* **AVAILABLE DATA**
# # # # # # #

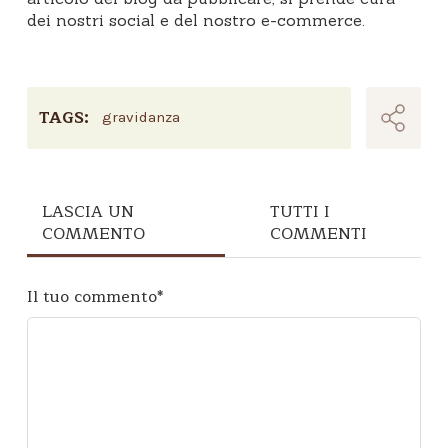
dei nostri social e del nostro e-commerce.
TAGS:
gravidanza
LASCIA UN
TUTTI I
COMMENTO
COMMENTI
Il tuo commento
*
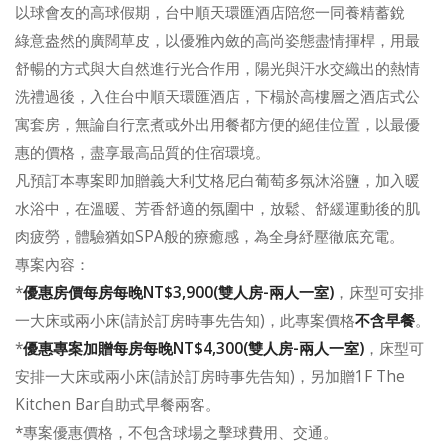
以球會友的高球假期，台中順天環匯酒店陪您一同養精蓄銳
綠意盎然的廣闊草皮，以優雅內斂的高尚姿態盡情揮桿，用最
舒暢的方式與大自然進行光合作用，陽光與汗水交織出的熱情
洗禮過後，入住台中順天環匯酒店，下榻於高樓層之酒店式公
寓套房，無論自行烹煮或外出用餐都方便的絕佳位置，以最優
惠的價格，盡享最高品質的住宿環境。
凡預訂本專案即加贈義大利艾格尼白葡萄多氛沐浴鹽，加入暖
水浴中，在溫暖、芳香舒適的氛圍中，放鬆、舒緩運動後的肌
肉疲勞，體驗猶如SPA般的療癒感，為全身紓壓徹底充電。
專案內容：
*
優惠房價每房每晚NT$3,900(雙人房-兩人一室)
，床型可安排
一大床或兩小床(請於訂房時事先告知)，此專案價格
不含早餐
。
*
優惠專案加贈每房每晚NT$4,300(雙人房-兩人一室)
，床型可
安排一大床或兩小床(請於訂房時事先告知)，另加贈1F The
Kitchen Bar自助式早餐兩客。
*專案優惠價格，不包含球場之擊球費用、交通。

# # # # # # #

* **WORK TASK**
Copy the text from every entry above word for word, and leave the pictures out.

* **EXPECTED ANSWER**
dei nostri social e del nostro e-commerce.
TAGS:
gravidanza
LASCIA UN
TUTTI I
COMMENTO
COMMENTI
Il tuo commento
*
以球會友的高球假期，台中順天環匯酒店陪您一同養精蓄銳
綠意盎然的廣闊草皮，以優雅內斂的高尚姿態盡情揮桿，用最
舒暢的方式與大自然進行光合作用，陽光與汗水交織出的熱情
洗禮過後，入住台中順天環匯酒店，下榻於高樓層之酒店式公
寓套房，無論自行烹煮或外出用餐都方便的絕佳位置，以最優
惠的價格，盡享最高品質的住宿環境。
凡預訂本專案即加贈義大利艾格尼白葡萄多氛沐浴鹽，加入暖
水浴中，在溫暖、芳香舒適的氛圍中，放鬆、舒緩運動後的肌
肉疲勞，體驗猶如SPA般的療癒感，為全身紓壓徹底充電。
專案內容：
*
優惠房價每房每晚NT$3,900(雙人房-兩人一室)
，床型可安排
一大床或兩小床(請於訂房時事先告知)，此專案價格
不含早餐
。
*
優惠專案加贈每房每晚NT$4,300(雙人房-兩人一室)
，床型可
安排一大床或兩小床(請於訂房時事先告知)，另加贈1F The
Kitchen Bar自助式早餐兩客。
*專案優惠價格，不包含球場之擊球費用、交通。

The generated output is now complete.